Jeffress’s comment that “you can’t be saved by being a Jew” indicates that he believes all Jews who have not accepted Jesus will go to hell.

In 2012, Jeffress called for Christians not to vote for Romney for president, because he is a Mormon. He has said that Mormons, Muslims and Hindus “worship a false god,” and that Islam is “evil” and “promotes pedophilia.”

The pastor has also come out against the Catholic Church, saying it is following Satan’s path, and said former president US Barack Obama was “paving the way” for the antichrist.

On Friday, Jeffress said on Fox News Radio that, in his prayer at the new embassy, he plans to “be thanking God for the strong leadership of , who is absolutely determined to protect Israel. And I’m also going to be thanking God for our President Donald Trump, who had the courage to do what no other US President has done, and that is to officially recognize Jerusalem and to move the embassy.

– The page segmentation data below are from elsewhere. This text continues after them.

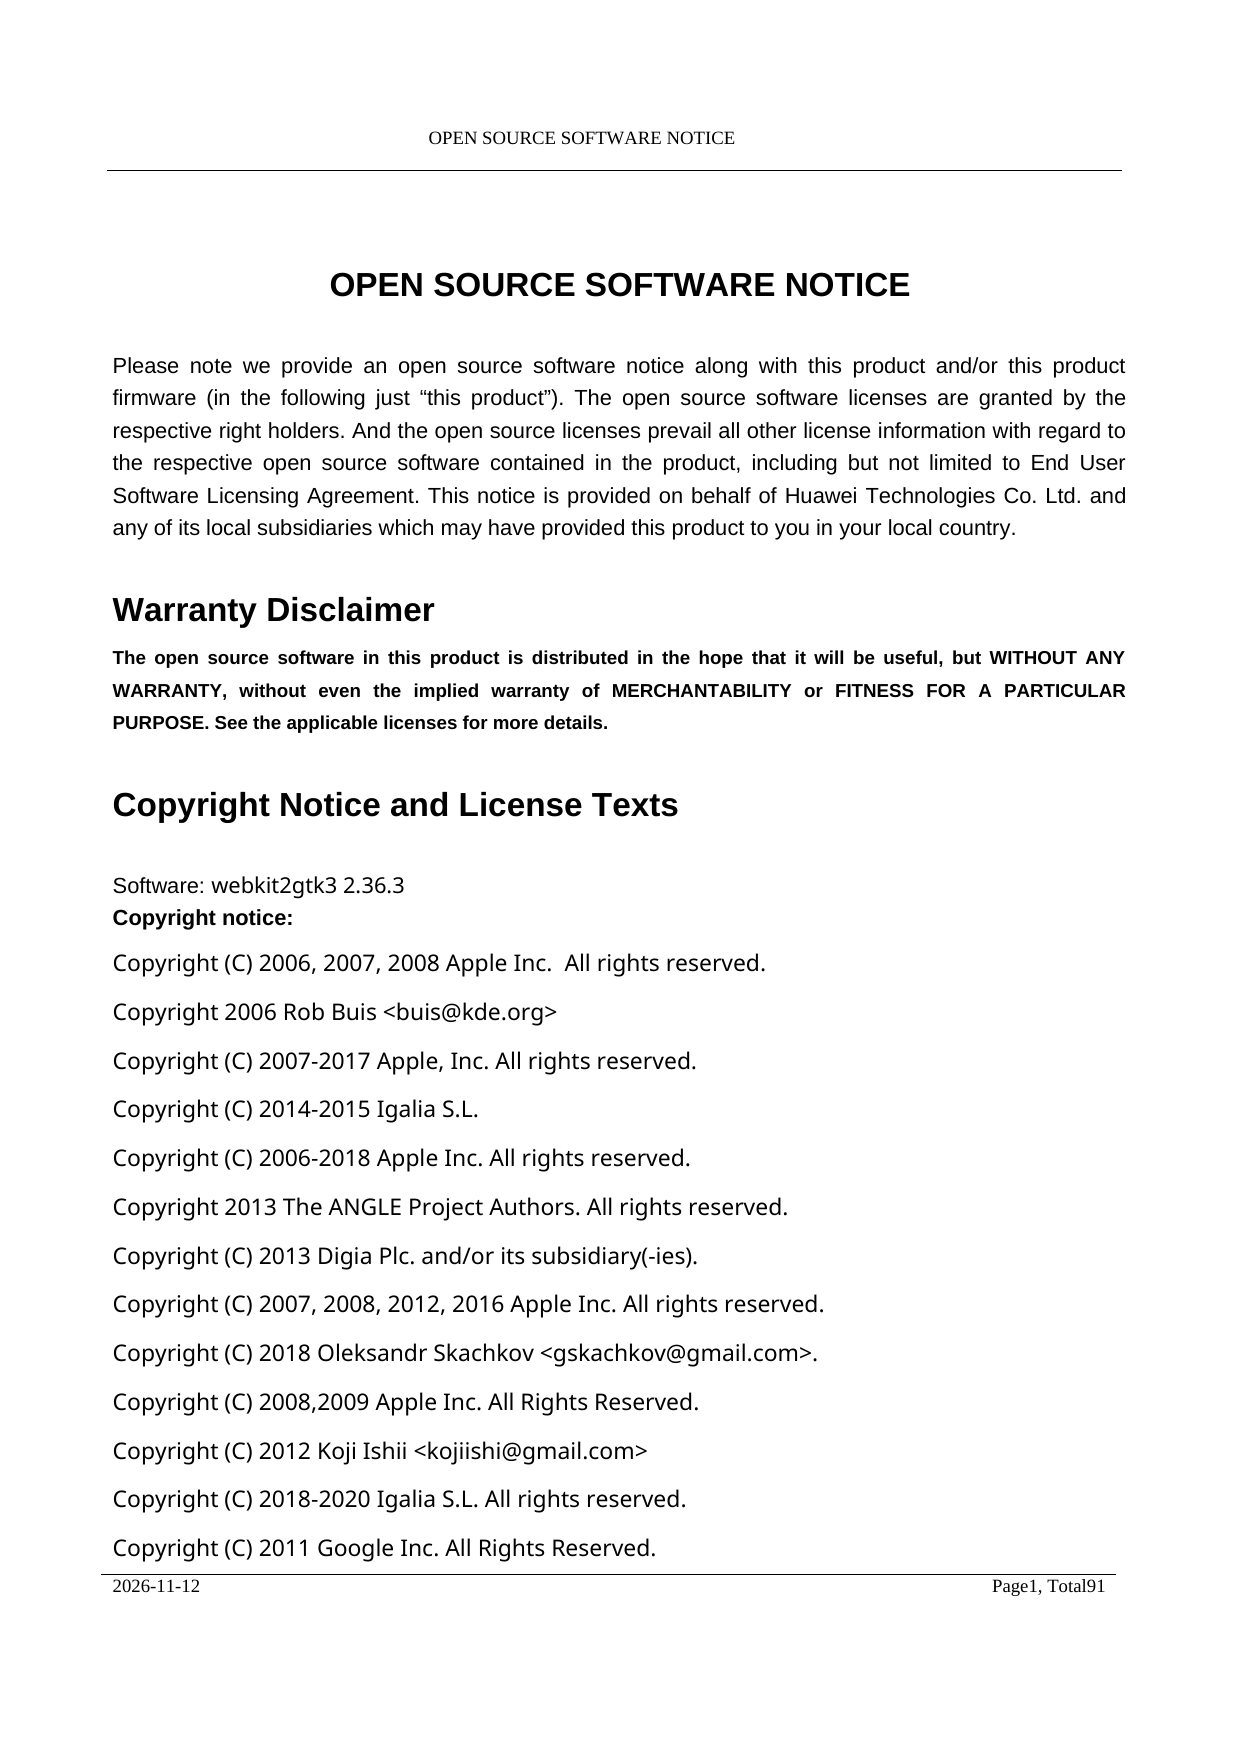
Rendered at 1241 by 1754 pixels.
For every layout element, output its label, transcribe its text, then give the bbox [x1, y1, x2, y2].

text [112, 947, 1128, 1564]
text Copyright Notice and License Texts [112, 771, 1128, 836]
text The open source software in this product is distributed in the hope that it will be useful, but WITHOUT ANY WARRANTY, without even the implied warranty of MERCHANTABILITY or FITNESS FOR A PARTICULAR PURPOSE. See the applicable licenses for more details. [112, 641, 1128, 739]
text OPEN SOURCE SOFTWARE NOTICE [112, 251, 1128, 316]
text Please note we provide an open source software notice along with this product and/or this product firmware (in the following just “this product”). The open source software licenses are granted by the respective right holders. And the open source licenses prevail all other license information with regard to the respective open source software contained in the product, including but not limited to End User Software Licensing Agreement. This notice is provided on behalf of Huawei Technologies Co. Ltd. and any of its local subsidiaries which may have provided this product to you in your local country. [112, 349, 1128, 544]
text Copyright notice: [112, 901, 1128, 934]
text Software: webkit2gtk3 2.36.3 [112, 869, 1128, 901]
text Warranty Disclaimer [112, 576, 1128, 641]
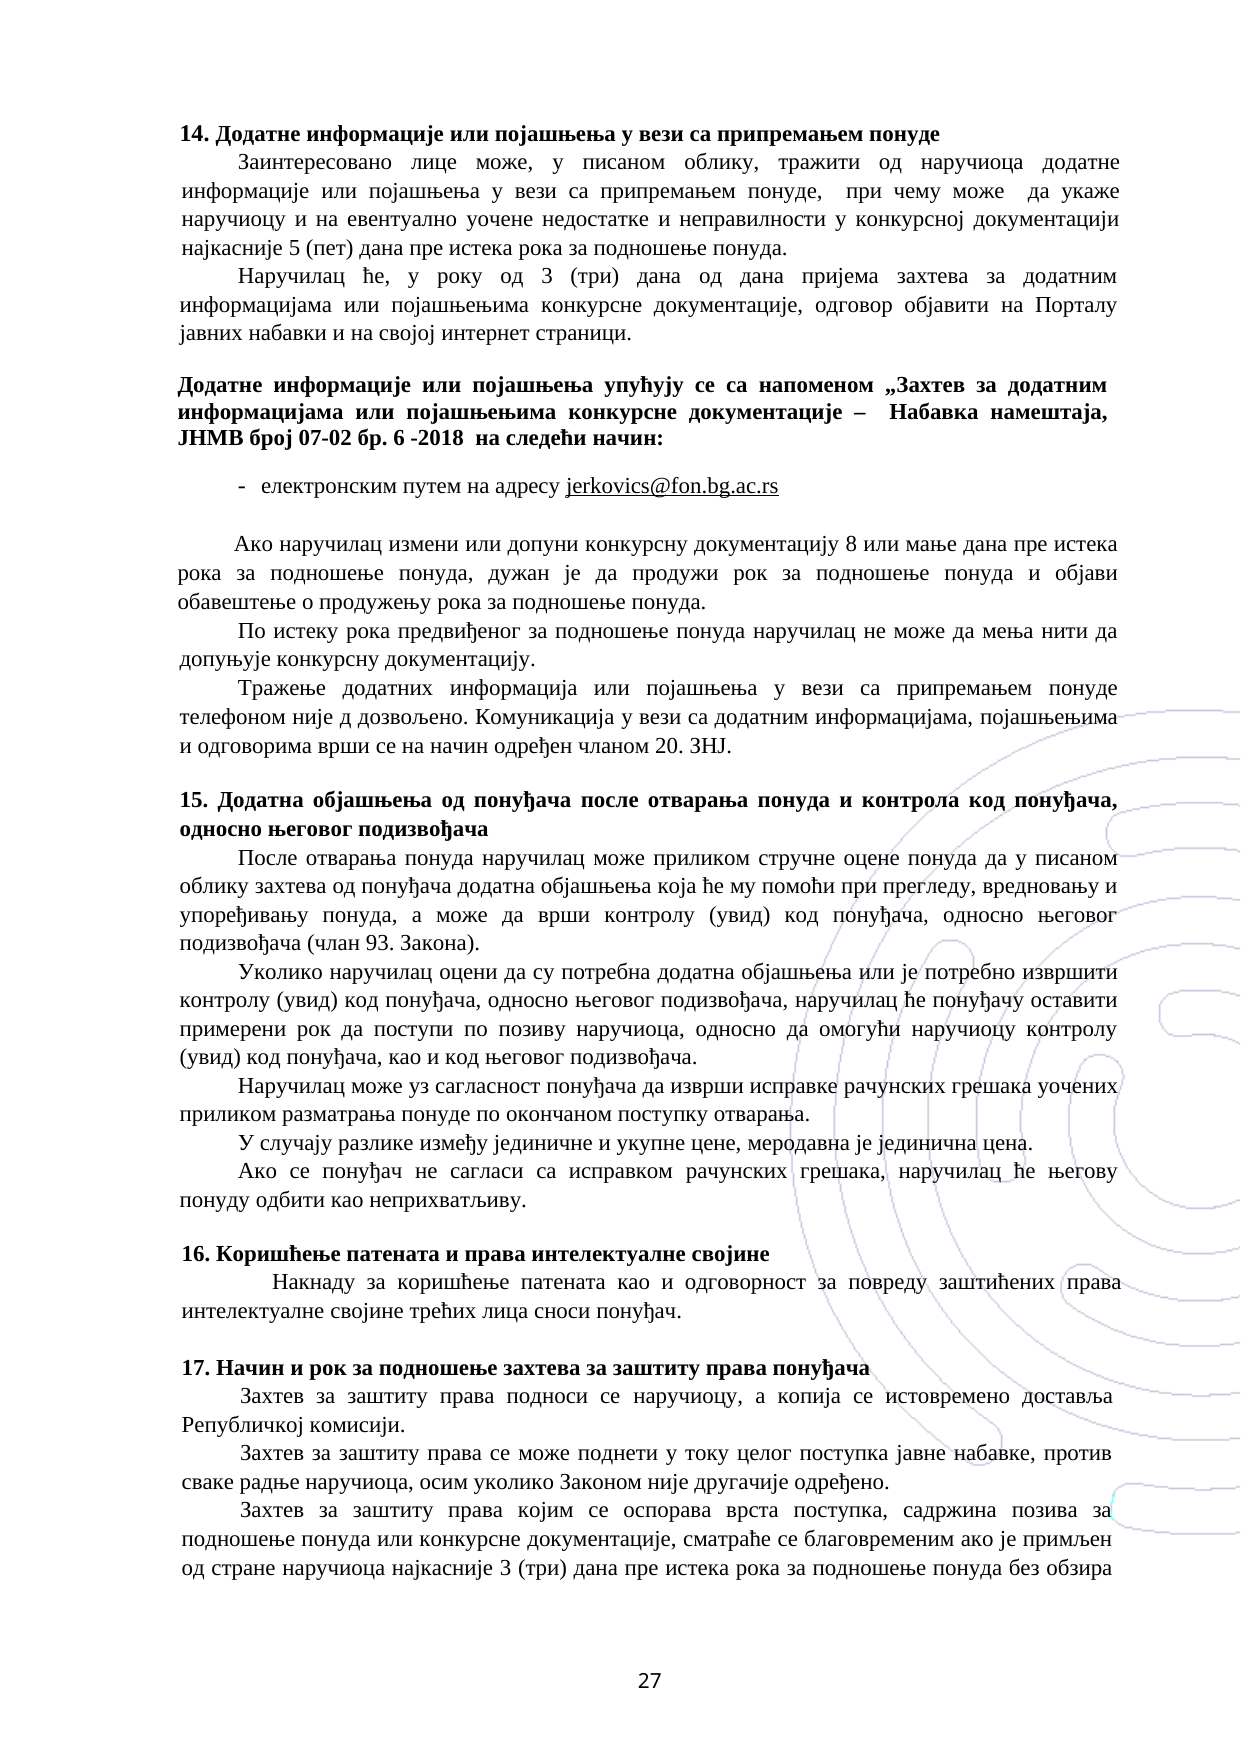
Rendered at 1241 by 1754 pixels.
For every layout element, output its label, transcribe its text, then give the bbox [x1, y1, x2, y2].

text По истеку рока предвиђеног за подношење понуда наручилац не може да мења нити да допуњује конкурсну документацију. [179, 615, 1118, 672]
text Тражење додатних информација или појашњења у вези са припремањем понуде телефоном није д дозвољено. Комуникација у вези са додатним информацијама, појашњењима и одговорима врши се на начин одређен чланом 20. ЗНЈ. [179, 672, 1118, 759]
text Ако наручилац измени или допуни конкурсну документацију 8 или мање дана пре истека рока за подношење понуда, дужан је да продужи рок за подношење понуда и објави обавештење о продужењу рока за подношење понуда. [177, 528, 1118, 615]
picture [779, 699, 1241, 1549]
subtitle Додатне информације или појашњења у вези са припремањем понуде [179, 118, 1122, 147]
text Заинтересовано лице може, у писаном облику, тражити од наручиоца додатне информације или појашњења у вези са припремањем понуде, при чему може да укаже наручиоцу и на евентуално уочене недостатке и неправилности у конкурсној документацији најкасније 5 (пет) дана пре истека рока за подношење понуда. [181, 147, 1120, 261]
text После отварања понуда наручилац може приликом стручне оцене понуда да у писаном облику захтева од понуђача додатна објашњења која ће му помоћи при прегледу, вредновању и упоређивању понуда, а може да врши контролу (увид) код понуђача, односно његовог подизвођача (члан 93. Закона). [179, 842, 1118, 956]
text Наручилац ће, у року од 3 (три) дана од дана пријема захтева за додатним информацијама или појашњењима конкурсне документације, одговор објавити на Порталу јавних набавки и на својој интернет страници. [179, 261, 1118, 346]
subtitle 17. Начин и рок за подношење захтева за заштиту права понуђача [181, 1352, 1122, 1381]
text Додатне информације или појашњења упућују се са напоменом „Захтев за додатним информацијама или појашњењима конкурсне документације – Набавка намештаја, ЈНМВ број 07-02 бр. 6 -2018 на следећи начин: [177, 371, 1107, 451]
text Захтев за заштиту права подноси се наручиоцу, а копија се истовремено доставља Републичкој комисији. [181, 1381, 1114, 1438]
subtitle 15. Додатна објашњења од понуђача после отварања понуда и контрола код понуђача, односно његовог подизвођача [179, 784, 1118, 842]
text Наручилац може уз сагласност понуђача да изврши исправке рачунских грешака уочених приликом разматрања понуде по окончаном поступку отварања. [179, 1071, 1118, 1128]
list електронским путем на адресу jerkovics@fon.bg.ac.rs [238, 471, 1118, 499]
text Захтев за заштиту права се може поднети у току целог поступка јавне набавке, против сваке радње наручиоца, осим уколико Законом није другачије одређено. [181, 1438, 1114, 1495]
text У случају разлике између јединичне и укупне цене, меродавна је јединична цена. [179, 1128, 1122, 1156]
text Уколико наручилац оцени да су потребна додатна објашњења или је потребно извршити контролу (увид) код понуђача, односно његовог подизвођача, наручилац ће понуђачу оставити примерени рок да поступи по позиву наручиоца, односно да омогући наручиоцу контролу (увид) код понуђача, као и код његовог подизвођача. [179, 956, 1118, 1071]
text Ако се понуђач не сагласи са исправком рачунских грешака, наручилац ће његову понуду одбити као неприхватљиву. [179, 1156, 1118, 1213]
subtitle Накнаду за коришћење патената као и одговорност за повреду заштићених права интелектуалне својине трећих лица сноси понуђач. [181, 1267, 1122, 1324]
subtitle 16. Коришћење патената и права интелектуалне својине [181, 1238, 1122, 1267]
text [181, 1495, 1114, 1581]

This is another example of promise made, promise kept.”

Christians United for Israel founder Pastor John Hagee will deliver a closing blessing at the ceremony.

In 2008, a recording surfaced of Hagee seemingly saying that Adolf Hitler was fulfilling God’s plan to encourage Jews to return to Israel. In response to criticism, Hagee said his position had been misrepresented and called it “the ugliest of lies” to claim he supports Hitler or the Holocaust.